The audience sat silent at the end, for what seemed an eternity. I
heard tears from many in the front rows!
It
was one of the two times in my career that I had ever improvised on
stage before the public. In spite of all my critics and later so-called
historians who said my whole dance was an improvisation, or improve as
you now say. Anyway, when I told my great friend Alfred Lord Douglas (he
of the Oscar Wilds fame) about the hallucination of the black ravens,
he secretly baptised both Deidre and Patrick without my knowledge, a few
days before the tragedy.
When
Singer uttered those words, I was calm, his tears and cries filled the
house...but I realize now I was in total denial, it was the only thing
that saved my sanity. Later that day or was it the next...I slipped out
of the house and walked down to the spot by the river with a pair of
scissors. I know my sister and Mary Desti trailed me but I never let-on.
As the ancient Greeks had done, mourning the death of a loved-one, I
cut off my hair and dropped it into the river. My eyes watched it
silently float away. But even then I couldn’t cry. Turning, I went back
to the house and tried to lie down but I couldn’t sleep for days-on-end.
I was totally numb. Yes, it’s true, a Catholic priest somehow found his
way into my room, soon after the accident, and asked if he could help,
but I said “No, I am a pagan.” The Paris music and arts students, were
so sweet...they covered the trees of my house with thousands of tiny
white bunches of flowers and garlands for the loss of my two babies.
The
funeral was too much for me to bear.

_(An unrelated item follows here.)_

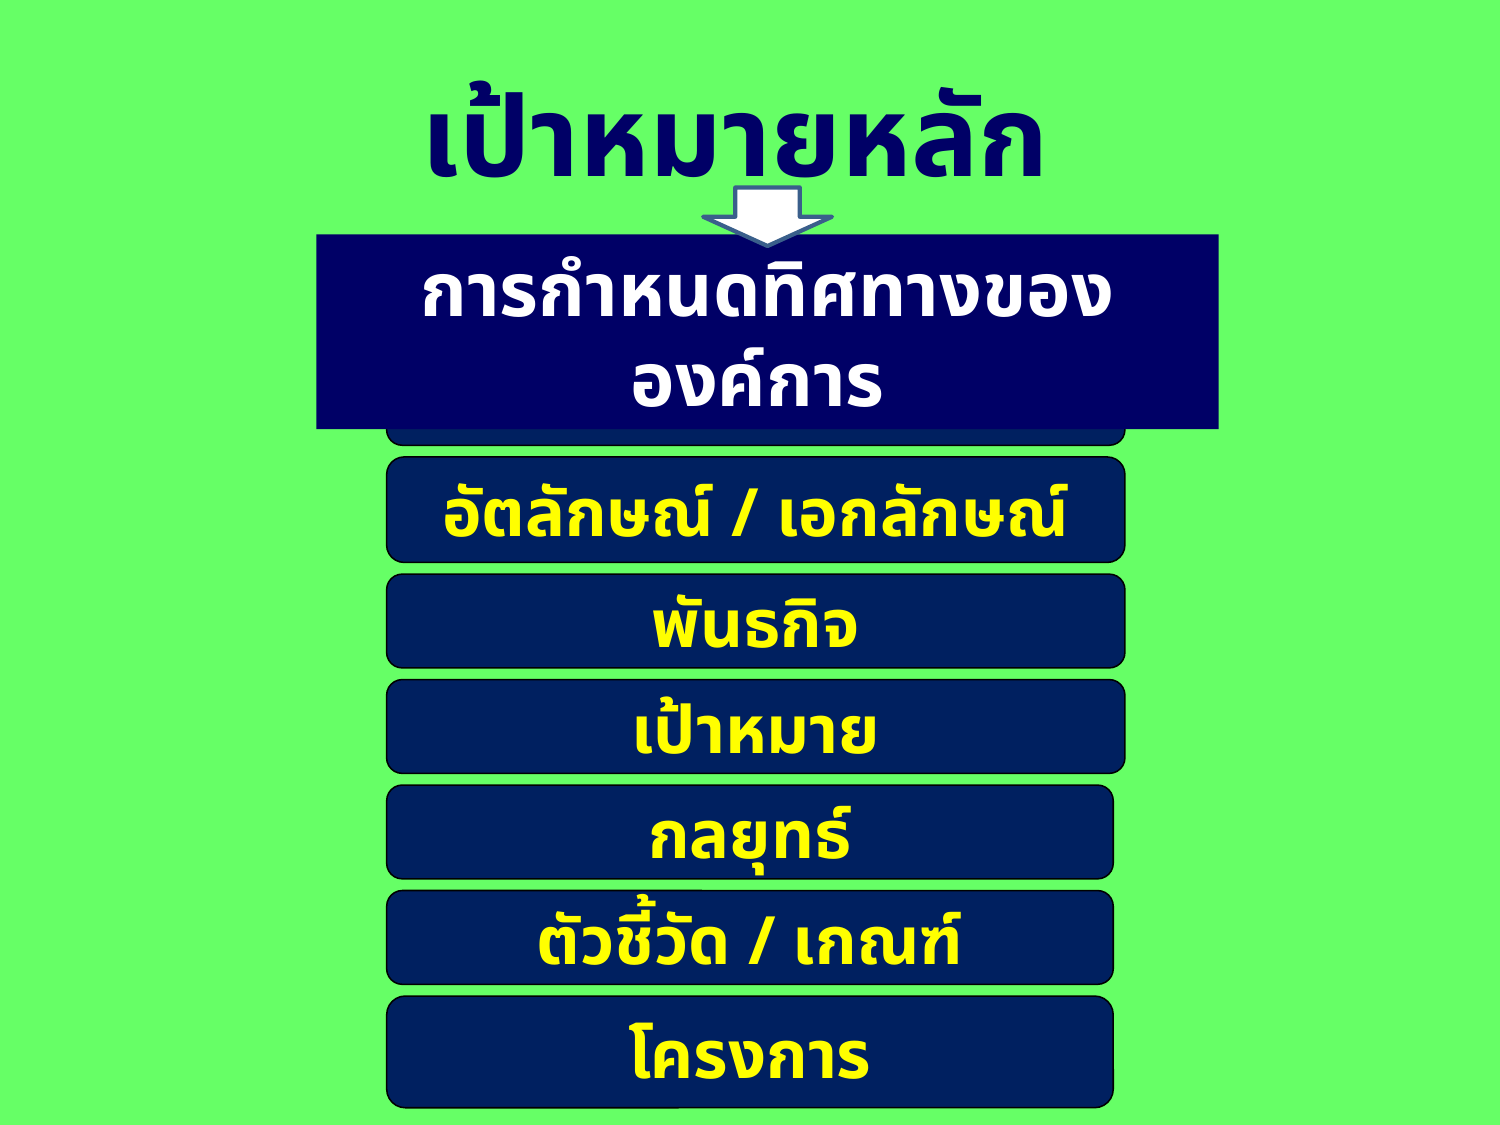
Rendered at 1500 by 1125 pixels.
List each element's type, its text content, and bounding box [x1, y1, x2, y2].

The children were cremated at Pere
Lachaise on the other side of town. I stayed in my room as my horror
only increased with the thought of seeing (slight pause) all over town
were posters and billboards for a hand soap that had used Patrick’s
face, taken in a photograph the year before. So every time I ventured
out of the house, I was haunted by his sweet face smiling at me! Fleeing
Paris, I went south, vowing never to dance again, as soon as I could!